A New Era of Local Inference Begins
OpenAI’s breakthrough open-weight GPT-OSS models are now available with performance optimizations specifically designed for NVIDIA’s RTX and RTX PRO GPUs. This collaboration enables lightning-fast, on-device AI inference — with no need for cloud access — allowing developers and enthusiasts to bring high-performance, intelligent applications directly to their desktop environments.
With models like GPT-OSS-20B and GPT-OSS-120B now available, users can harness the power of generative AI for reasoning tasks, code generation, research, and more — all accelerated locally by NVIDIA hardware.

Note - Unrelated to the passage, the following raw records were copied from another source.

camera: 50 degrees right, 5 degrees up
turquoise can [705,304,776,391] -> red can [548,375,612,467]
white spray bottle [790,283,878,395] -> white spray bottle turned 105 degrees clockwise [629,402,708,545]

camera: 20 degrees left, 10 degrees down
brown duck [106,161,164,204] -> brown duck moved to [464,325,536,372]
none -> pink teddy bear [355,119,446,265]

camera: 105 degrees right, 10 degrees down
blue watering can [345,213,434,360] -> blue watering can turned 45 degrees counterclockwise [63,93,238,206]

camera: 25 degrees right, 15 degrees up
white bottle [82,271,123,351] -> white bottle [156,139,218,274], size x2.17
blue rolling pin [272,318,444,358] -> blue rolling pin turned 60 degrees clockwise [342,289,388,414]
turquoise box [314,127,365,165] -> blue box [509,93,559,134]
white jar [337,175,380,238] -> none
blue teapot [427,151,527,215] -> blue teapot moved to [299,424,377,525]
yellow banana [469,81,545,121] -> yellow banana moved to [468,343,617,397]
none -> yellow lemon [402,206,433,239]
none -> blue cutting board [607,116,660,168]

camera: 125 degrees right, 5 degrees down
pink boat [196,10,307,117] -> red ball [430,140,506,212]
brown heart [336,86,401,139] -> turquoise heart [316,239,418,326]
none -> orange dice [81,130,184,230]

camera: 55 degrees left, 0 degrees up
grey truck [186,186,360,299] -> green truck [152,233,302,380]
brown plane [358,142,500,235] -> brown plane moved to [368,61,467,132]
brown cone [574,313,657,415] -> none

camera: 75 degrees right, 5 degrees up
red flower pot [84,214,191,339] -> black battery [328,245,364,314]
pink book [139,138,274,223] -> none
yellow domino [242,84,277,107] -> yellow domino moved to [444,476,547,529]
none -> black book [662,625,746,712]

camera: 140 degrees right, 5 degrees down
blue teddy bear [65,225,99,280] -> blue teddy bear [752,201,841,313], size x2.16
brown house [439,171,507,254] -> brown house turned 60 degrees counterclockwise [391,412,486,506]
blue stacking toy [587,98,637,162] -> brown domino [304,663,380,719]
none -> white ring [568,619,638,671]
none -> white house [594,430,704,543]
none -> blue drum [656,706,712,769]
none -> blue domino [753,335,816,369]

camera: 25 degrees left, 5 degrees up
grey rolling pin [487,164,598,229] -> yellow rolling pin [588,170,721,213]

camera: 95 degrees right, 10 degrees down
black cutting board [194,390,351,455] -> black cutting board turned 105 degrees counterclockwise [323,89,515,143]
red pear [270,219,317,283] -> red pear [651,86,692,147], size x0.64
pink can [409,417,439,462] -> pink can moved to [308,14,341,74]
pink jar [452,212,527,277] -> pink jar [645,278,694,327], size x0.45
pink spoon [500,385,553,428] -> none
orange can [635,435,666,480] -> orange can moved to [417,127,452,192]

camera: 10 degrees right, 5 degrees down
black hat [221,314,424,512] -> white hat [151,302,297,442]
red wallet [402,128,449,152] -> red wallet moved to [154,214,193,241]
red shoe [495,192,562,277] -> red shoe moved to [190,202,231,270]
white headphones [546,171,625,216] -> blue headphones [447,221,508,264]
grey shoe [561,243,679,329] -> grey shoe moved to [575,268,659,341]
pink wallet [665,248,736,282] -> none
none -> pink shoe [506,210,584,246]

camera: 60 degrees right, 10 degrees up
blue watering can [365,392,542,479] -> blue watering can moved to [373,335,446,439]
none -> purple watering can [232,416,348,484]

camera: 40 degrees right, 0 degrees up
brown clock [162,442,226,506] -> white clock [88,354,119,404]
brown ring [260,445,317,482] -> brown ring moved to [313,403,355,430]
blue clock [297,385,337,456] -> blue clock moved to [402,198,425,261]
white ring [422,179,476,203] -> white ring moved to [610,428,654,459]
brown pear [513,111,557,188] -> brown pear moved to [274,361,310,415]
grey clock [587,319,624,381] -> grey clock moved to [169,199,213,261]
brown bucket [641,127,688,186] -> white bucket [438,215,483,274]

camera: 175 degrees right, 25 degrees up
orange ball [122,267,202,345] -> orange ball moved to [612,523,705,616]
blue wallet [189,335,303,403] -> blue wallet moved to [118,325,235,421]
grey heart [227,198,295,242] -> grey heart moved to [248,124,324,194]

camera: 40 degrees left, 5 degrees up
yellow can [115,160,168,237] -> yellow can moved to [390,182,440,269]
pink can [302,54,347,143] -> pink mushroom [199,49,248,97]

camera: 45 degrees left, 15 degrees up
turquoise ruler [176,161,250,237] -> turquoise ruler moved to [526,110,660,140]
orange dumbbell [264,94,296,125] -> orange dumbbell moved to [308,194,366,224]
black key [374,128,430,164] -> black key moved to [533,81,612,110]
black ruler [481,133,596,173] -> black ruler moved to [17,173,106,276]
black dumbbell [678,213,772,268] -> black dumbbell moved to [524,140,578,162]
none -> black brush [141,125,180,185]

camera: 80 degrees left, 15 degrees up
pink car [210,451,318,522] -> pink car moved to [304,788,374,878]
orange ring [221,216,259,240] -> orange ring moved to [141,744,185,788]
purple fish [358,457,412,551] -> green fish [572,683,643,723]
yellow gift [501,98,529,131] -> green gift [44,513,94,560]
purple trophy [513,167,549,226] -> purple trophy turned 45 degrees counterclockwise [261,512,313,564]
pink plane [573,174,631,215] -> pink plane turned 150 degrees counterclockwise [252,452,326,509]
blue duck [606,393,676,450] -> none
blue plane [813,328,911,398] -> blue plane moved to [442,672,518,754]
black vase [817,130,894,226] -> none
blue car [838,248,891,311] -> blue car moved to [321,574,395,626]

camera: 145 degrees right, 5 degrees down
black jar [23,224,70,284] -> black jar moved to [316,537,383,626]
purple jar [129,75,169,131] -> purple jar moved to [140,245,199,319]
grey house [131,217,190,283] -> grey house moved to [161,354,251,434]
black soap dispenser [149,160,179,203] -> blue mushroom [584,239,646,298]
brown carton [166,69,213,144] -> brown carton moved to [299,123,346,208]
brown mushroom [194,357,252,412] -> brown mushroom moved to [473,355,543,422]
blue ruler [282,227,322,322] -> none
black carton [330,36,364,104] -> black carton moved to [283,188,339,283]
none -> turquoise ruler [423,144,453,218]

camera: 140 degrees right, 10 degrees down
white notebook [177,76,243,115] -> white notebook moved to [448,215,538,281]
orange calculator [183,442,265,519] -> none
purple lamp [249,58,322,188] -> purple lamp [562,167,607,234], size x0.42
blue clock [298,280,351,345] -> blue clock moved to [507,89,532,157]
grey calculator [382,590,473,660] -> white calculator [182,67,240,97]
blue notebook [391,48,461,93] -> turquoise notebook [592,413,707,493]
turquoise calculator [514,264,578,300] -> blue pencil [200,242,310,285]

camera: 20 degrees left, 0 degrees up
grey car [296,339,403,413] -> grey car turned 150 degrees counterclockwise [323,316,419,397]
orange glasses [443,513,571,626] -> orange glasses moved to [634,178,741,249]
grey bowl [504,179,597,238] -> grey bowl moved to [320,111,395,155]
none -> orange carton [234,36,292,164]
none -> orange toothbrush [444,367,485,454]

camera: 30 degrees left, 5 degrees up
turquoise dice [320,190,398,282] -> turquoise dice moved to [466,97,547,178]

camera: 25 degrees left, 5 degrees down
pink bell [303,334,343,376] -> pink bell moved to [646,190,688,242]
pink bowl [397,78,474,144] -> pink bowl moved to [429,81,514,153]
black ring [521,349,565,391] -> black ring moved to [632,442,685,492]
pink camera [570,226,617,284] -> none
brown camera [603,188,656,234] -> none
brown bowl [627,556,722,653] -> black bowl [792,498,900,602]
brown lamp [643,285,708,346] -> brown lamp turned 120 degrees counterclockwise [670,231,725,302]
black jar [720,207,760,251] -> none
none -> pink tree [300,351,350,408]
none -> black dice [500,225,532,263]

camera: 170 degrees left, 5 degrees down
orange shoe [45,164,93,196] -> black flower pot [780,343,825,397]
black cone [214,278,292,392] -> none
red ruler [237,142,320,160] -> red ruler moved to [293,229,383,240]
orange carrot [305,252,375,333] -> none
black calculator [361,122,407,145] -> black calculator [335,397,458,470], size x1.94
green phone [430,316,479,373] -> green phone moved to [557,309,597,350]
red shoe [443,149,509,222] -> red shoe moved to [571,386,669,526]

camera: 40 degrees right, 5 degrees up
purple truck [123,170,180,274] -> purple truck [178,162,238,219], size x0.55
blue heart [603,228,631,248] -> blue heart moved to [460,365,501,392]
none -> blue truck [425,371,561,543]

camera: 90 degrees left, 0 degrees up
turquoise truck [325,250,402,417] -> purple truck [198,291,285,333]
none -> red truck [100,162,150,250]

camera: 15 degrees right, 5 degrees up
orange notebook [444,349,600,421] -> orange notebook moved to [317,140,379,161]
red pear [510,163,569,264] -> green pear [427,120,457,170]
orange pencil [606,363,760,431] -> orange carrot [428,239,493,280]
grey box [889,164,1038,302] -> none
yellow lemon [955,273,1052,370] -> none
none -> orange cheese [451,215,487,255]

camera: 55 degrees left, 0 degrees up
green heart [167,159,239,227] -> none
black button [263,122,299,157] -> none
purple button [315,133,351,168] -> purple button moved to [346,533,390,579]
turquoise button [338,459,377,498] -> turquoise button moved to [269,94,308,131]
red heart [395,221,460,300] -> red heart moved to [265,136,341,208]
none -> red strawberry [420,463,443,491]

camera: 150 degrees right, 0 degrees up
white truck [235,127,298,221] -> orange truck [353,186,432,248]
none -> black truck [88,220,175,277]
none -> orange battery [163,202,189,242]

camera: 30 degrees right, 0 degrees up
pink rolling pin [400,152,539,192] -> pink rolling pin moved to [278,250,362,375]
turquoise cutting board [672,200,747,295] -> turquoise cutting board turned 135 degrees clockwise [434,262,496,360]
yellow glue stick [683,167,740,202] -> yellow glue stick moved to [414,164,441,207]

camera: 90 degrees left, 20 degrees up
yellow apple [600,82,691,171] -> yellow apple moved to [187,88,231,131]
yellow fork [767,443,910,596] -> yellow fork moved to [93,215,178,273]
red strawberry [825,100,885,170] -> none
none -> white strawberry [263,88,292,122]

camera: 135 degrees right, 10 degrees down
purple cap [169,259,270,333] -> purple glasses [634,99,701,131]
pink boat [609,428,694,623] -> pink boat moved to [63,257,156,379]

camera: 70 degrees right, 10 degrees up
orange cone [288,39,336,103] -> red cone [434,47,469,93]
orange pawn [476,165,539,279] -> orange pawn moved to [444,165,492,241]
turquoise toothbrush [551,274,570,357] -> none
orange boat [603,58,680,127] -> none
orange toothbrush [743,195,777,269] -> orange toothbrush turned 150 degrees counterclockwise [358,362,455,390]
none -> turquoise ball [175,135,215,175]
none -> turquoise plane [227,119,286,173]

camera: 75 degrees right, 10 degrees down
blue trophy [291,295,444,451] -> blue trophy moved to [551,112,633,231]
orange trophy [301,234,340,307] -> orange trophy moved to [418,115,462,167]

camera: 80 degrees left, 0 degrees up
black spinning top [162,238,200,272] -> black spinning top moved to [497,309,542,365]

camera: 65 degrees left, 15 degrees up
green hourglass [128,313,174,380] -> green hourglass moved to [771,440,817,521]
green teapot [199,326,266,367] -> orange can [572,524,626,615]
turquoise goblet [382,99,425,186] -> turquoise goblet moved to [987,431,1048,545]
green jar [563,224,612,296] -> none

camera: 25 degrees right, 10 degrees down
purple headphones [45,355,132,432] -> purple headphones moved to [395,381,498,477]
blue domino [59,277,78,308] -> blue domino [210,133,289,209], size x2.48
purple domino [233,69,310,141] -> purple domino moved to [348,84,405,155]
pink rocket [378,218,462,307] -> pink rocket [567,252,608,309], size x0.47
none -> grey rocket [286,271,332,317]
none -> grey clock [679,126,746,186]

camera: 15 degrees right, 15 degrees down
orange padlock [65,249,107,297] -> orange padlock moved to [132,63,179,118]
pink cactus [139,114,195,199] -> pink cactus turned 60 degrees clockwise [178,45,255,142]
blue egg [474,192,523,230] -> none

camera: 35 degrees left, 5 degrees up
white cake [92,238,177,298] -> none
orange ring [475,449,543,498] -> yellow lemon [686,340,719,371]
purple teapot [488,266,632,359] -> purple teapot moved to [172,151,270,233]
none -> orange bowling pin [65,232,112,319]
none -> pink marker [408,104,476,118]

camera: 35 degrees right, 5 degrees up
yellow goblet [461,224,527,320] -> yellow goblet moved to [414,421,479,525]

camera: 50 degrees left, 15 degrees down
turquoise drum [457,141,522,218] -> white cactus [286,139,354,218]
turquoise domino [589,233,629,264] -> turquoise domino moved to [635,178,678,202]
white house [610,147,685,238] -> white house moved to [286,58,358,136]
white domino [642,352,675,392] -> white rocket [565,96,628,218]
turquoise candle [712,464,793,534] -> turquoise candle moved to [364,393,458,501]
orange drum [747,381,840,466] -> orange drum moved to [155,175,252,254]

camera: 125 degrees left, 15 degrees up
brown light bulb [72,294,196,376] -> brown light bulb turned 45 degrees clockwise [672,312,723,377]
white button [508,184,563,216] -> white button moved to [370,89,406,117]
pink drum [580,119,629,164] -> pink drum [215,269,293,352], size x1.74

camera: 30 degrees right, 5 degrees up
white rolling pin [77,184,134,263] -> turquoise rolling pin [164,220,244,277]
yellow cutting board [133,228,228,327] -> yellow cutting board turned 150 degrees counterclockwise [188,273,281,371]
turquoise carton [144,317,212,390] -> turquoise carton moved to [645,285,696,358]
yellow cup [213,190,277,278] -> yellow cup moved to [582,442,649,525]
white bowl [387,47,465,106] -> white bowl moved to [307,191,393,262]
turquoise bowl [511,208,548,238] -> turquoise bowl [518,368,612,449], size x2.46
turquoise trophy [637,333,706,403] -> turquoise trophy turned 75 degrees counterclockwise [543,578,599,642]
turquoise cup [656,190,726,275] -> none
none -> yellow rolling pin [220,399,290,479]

Built for Developers, Powered by RTX
These models, based on the powerful mixture-of-experts (MoE) architecture, offer advanced features like instruction following, tool usage, and chain-of-thought reasoning. Supporting a context length of up to 131,072 tokens, they’re ideally suited for deep research, multi-document analysis, and complex agentic AI workflows.
Optimized to run on RTX AI PCs and workstations, the models can now achieve up to 256 tokens per second on GPUs like the GeForce RTX 5090. This optimization extends across tools like Ollama, llama.cpp, and Microsoft AI Foundry Local, all designed to bring professional-grade inference into everyday computing.
MXFP4 Precision Unlocks Performance Without Sacrificing Quality
These are also the first models using the new MXFP4 precision format, balancing high output quality with significantly reduced computational demands. This opens the door to advanced AI use on local machines without the resource burdens typically associated with large-scale models.
Whether you’re using an RTX 4080 with 24GB VRAM or a professional RTX 6000, these models can run seamlessly with top-tier speed and efficiency.
Ollama: The Simplest Path to Personal AI
For those eager to try out OpenAI’s models with minimal setup, Ollama is the go-to solution. With native RTX optimization, it enables point-and-click interaction with GPT-OSS models through a modern UI. Users can feed in PDFs, images, and large documents with ease — all while chatting naturally with the model.
Ollama’s interface also includes support for multimodal prompts and customizable context lengths, giving creators and professionals more control over how their AI responds and reasons.
Advanced users can tap into Ollama’s command-line interface or integrate it directly into their apps using the SDK, extending its power across development pipelines.
More Tools, More Flexibility
Beyond Ollama, developers can explore GPT-OSS on RTX via:
- llama.cpp — with CUDA Graphs and low-latency enhancements tailored for NVIDIA GPUs
- GGML Tensor Library — community-driven library with Tensor Core optimization
- Microsoft AI Foundry Local — a robust, on-device inferencing toolkit for Windows, built on ONNX Runtime and CUDA
These tools give AI builders unprecedented flexibility, whether they’re building autonomous agents, coding assistants, research bots, or productivity apps — all running locally on AI PCs and workstations.
A Push Toward Local, Open Innovation
As OpenAI steps into the open-source ecosystem with NVIDIA’s hardware advantage, developers worldwide now have access to state-of-the-art models without being tethered to the cloud.
The ability to run long-context models with high-speed output opens new possibilities in real-time document comprehension, enterprise chatbots, developer tooling, and creative applications — with full control and privacy.
NVIDIA’s continued support through resources like the RTX AI Garage and AI Blueprints means the community will keep seeing evolving tools, microservices, and deployment solutions to push local AI even further.